Giovanni Battista Passano was born in 1884 in Passano, a small village in the hamlet of Deiva Marina. He emigrated to Peru in 1906, when he was very young, and settled on the edge of Lake Titicaca, where there were other Italians. In 1910 the Genoese Andrea Ratti lent him 1,000 pounds of gold with an agreement that was only sealed with a handshake. With the loan, Giovanni Battista Passano returns to Genoa and buys a boat, takes it disassembled to Peru and then assembles it on Lake Titicaca, taking other Italians with him. Giovanni Battista Passano became an entrepreneur and important figure and received an important award from the President of Peru for his various merits. He imports important brands of cars, bicycles and confectionery into Peru from Italy.

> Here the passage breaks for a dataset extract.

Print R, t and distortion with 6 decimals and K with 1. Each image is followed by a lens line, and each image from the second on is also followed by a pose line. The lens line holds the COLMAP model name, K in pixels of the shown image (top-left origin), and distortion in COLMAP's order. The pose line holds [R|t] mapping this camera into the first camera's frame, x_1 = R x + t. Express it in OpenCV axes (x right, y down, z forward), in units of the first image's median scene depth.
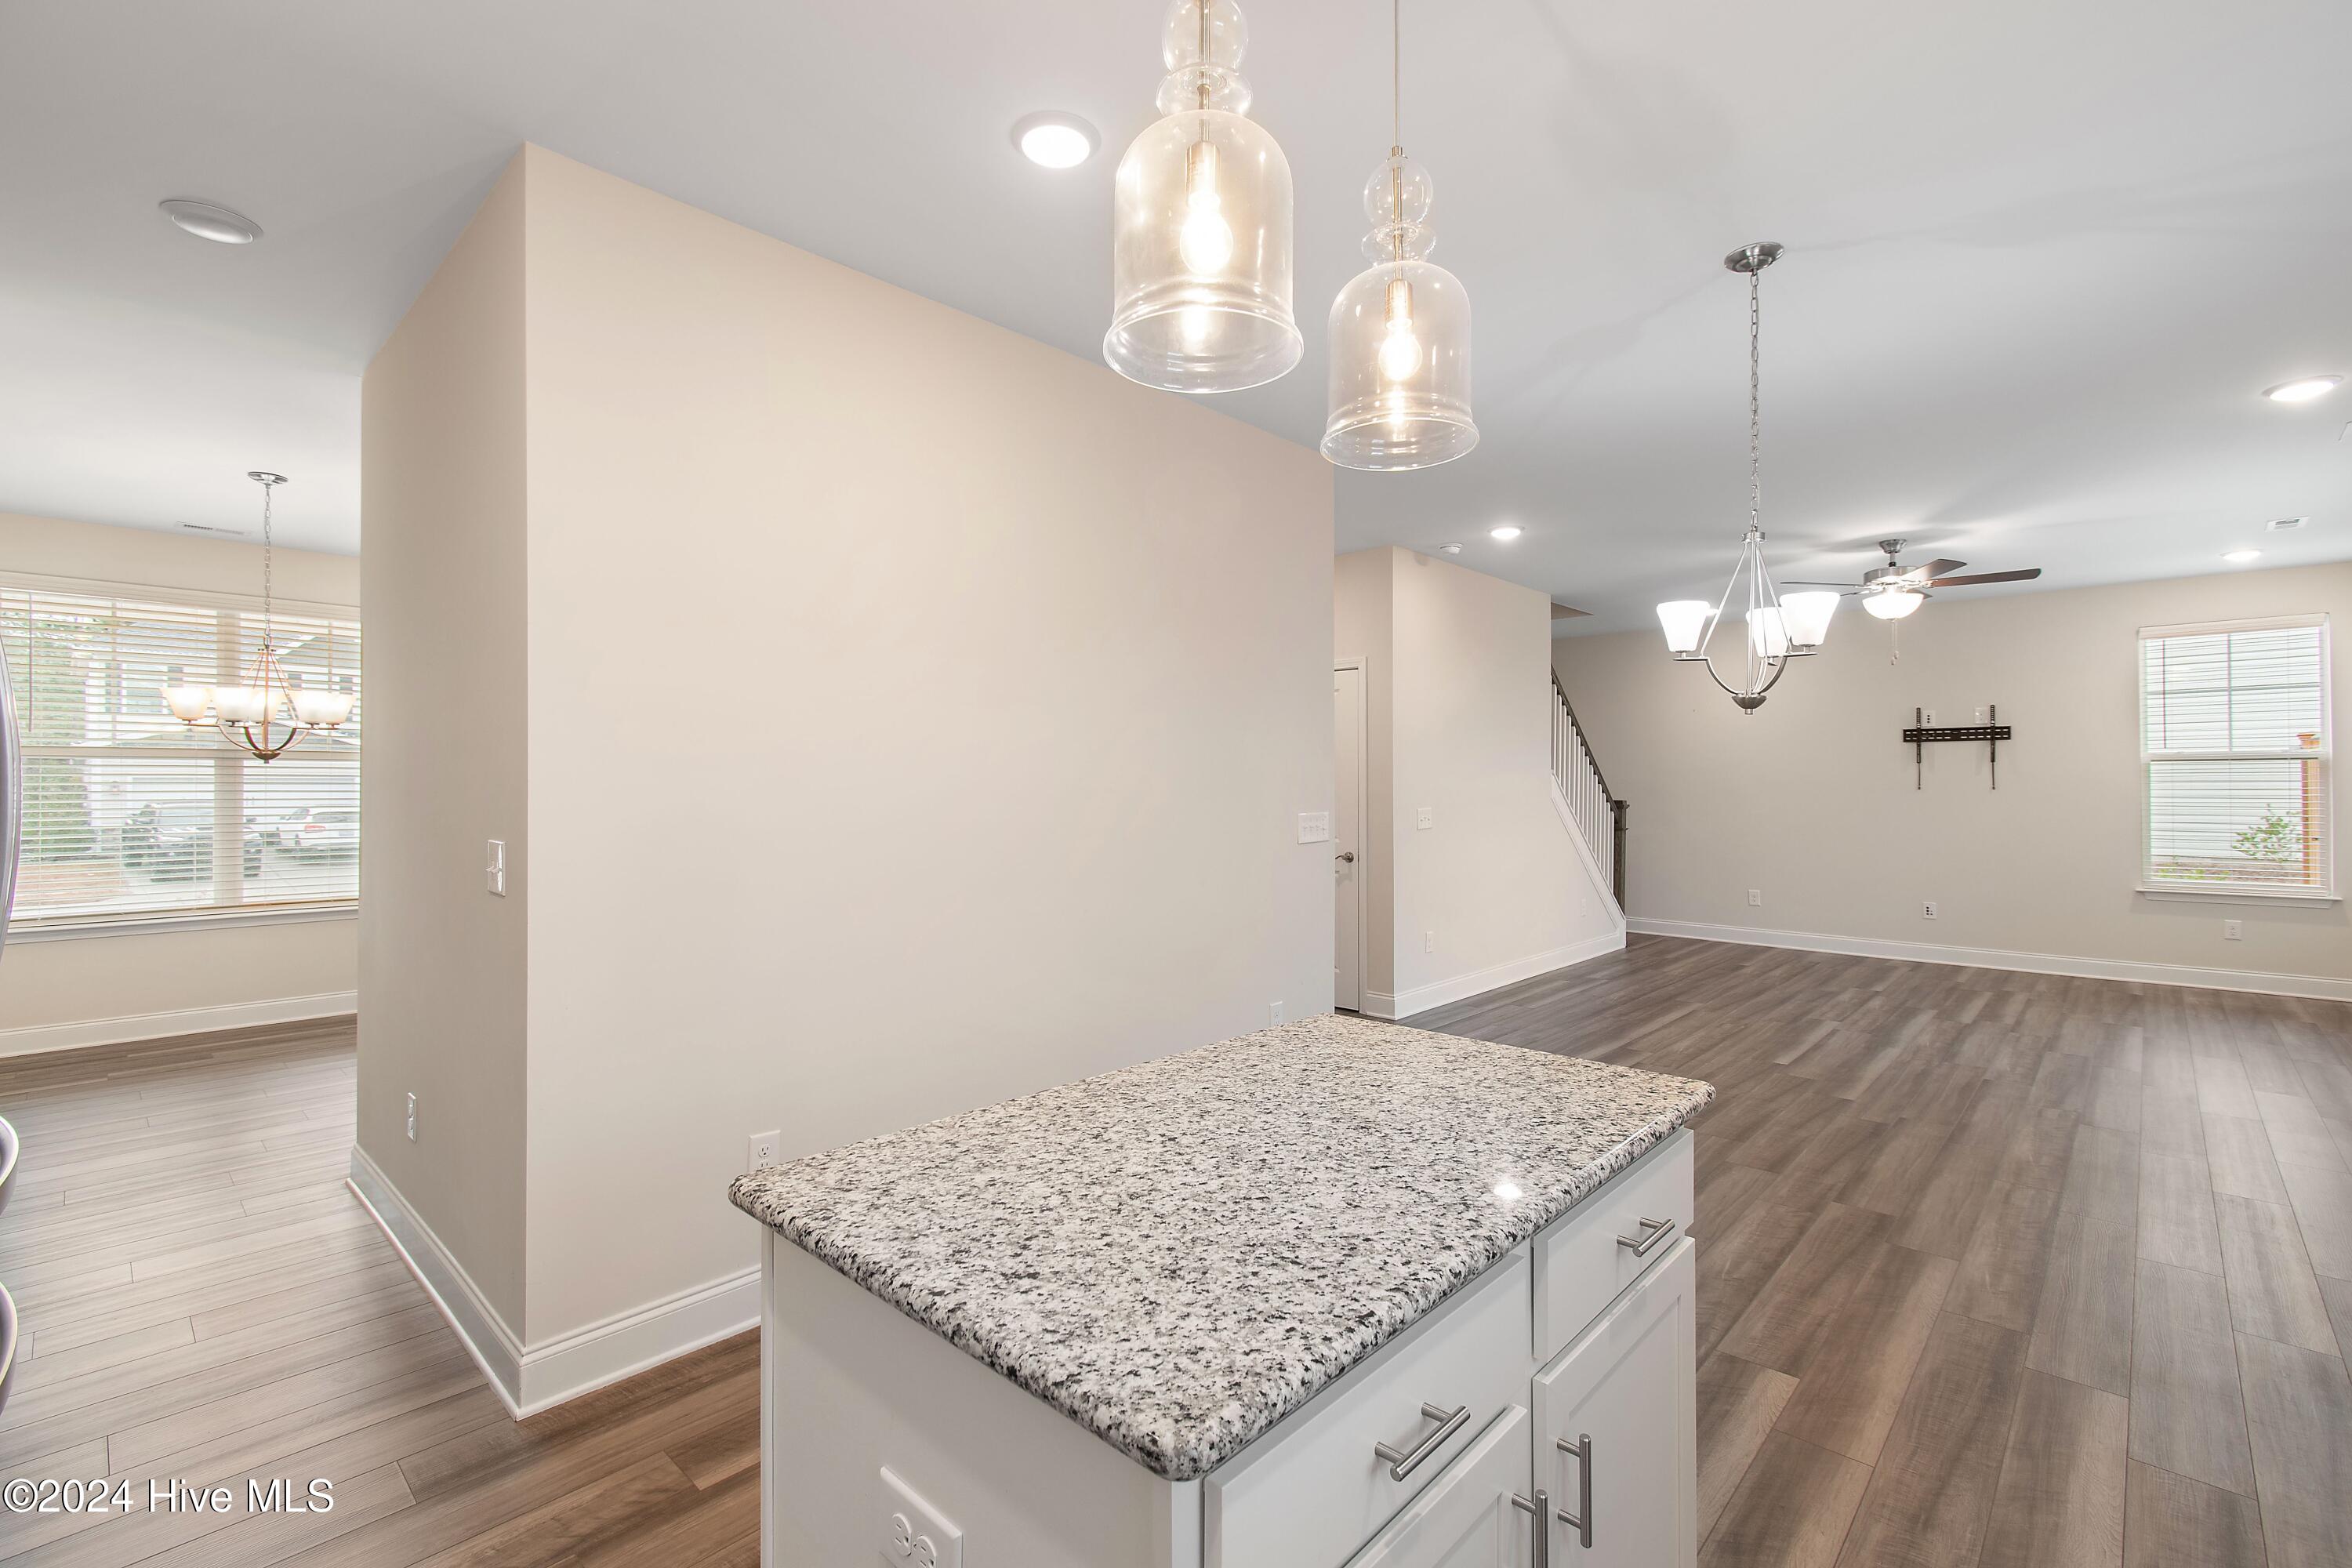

One of his sons, Juan Passano Gironzini (mother from Como) marries Gilda Zanca Barbagelata (father from Palermo and mother from Rapallo). Thanks to their son Juan Passano Zanca, grandson of Giovanni Battista Passano, who collected these photographs, it was possible to set up this exhibition in collaboration with Italea Liguria.

‘An opportunity that is the result of the historical research work carried out by the MEI, which thus wanted to enrich a festival that the town of Chiavari has preserved over the years. An attention to the roots that we appreciate and support. The history of Chiavari has in fact merged with that of Peru with compelling stories that we wanted to make known to the general public,’ emphasises Paolo Masini, president of the MEI Foundation. The exhibition, made possible thanks to the contribution of the Tourism Department and the sensitivity of Gianluca Ratto, can be visited from 27 July to 10 August. Also present at the opening was Sandra Passano, a citizen of Chiavari and one of the heirs of this fascinating history.